Paul’s Sorrow

Israel on the outside

For I am persuaded that neither death nor life,
nor angels nor principalities nor powers,
nor things present nor things to come,
nor height nor depth,
nor any other created thing,
shall be able to separate us from the love of God which is in Christ Jesus our Lord.

Romans 3:38-39

I tell the truth in Christ,
I am not lying,
my conscience also bearing me witness in the Holy Spirit,
that I have great sorrow and continual grief in my heart.

Romans 9:1-2

What a contrast in tone and emotion between the above passages! Great exuberance and joy at the close of Romans 8, followed by heavy sadness and heartache at the beginning of Romans 9. Why the sudden change in mood?

The end of Romans 8 is the crescendo to the first half of the epistle. As you may recall, Paul began his discourse on the glorious gospel with a somber discussion on the guilt upon all mankind but quickly turned to the wonderous propitiation and justification in Christ Jesus. On these concepts, he built the magnificent realities of the newness of life in Christ and the marvelous deliverance from bondage and condemnation, culminating with a view of the believers’ security in God’s purpose for them. At the pinnacle of his discussion, Paul’s exuberance fairly leaps off the page at his acclamation of the grandeur of God’s love.
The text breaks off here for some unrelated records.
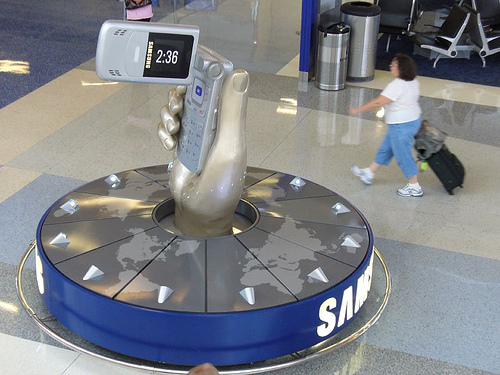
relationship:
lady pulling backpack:
[344, 52, 426, 202] [416, 117, 466, 198]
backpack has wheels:
[416, 117, 466, 198] [446, 184, 463, 196]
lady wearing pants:
[344, 52, 426, 202] [377, 115, 421, 181]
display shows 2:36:
[19, 18, 393, 371] [155, 48, 181, 65]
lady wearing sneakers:
[344, 52, 426, 202] [350, 165, 427, 200]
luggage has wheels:
[416, 117, 466, 198] [446, 184, 463, 196]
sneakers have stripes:
[350, 165, 427, 200] [399, 187, 424, 192]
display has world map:
[19, 18, 393, 371] [72, 169, 366, 307]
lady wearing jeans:
[344, 52, 426, 202] [377, 115, 421, 181]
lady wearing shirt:
[344, 52, 426, 202] [382, 78, 421, 125]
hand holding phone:
[157, 69, 251, 238] [93, 17, 235, 177]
His tone and level of exuberance would be fitting for the setting of a celebratory party! One can imagine the prodigal son experiencing a comparable level of joy and delight in the festive feast his father gave upon his return. The similarity of rejoicing is understandable since both had discovered that their father’s love was greater than they had imagined.

There is another similarity between Paul and the prodigal son that might help us understand Paul’s sudden change of mood in the above passages.

Like the prodigal son, Paul also had an older brother who remained outside of the celebration in the father’s house, preferring isolation from the father over taking part in the festivities. Paul’s older ‘brother’ was the nation of Israel. 

Like the prodigal son’s older brother, the nation of Israel had all the benefits and privileges of staying true to what was upright. As the father withheld nothing from the older brother, God withheld no good thing from the nation of Israel (Romans 9:4-5). 

However, as Paul looked outside from the festivities, he caught a glimpse of his brother’s form in the gathering shadows. He saw, as did everyone, that the nation of Israel was outside of the abundant blessings in Christ. Their situation broke Paul’s heart, even in the midst of his joy.

This is why we see such a dramatic change of mood.
God chose the nation of Israel to be His people by the word of a covenant (Genesis 17:7-8). He brought them out of Egypt and abundantly blessed them (Romans 9:4-5). Why, then, were they outside of the blessings in Christ? Did God’s word of covenant fail?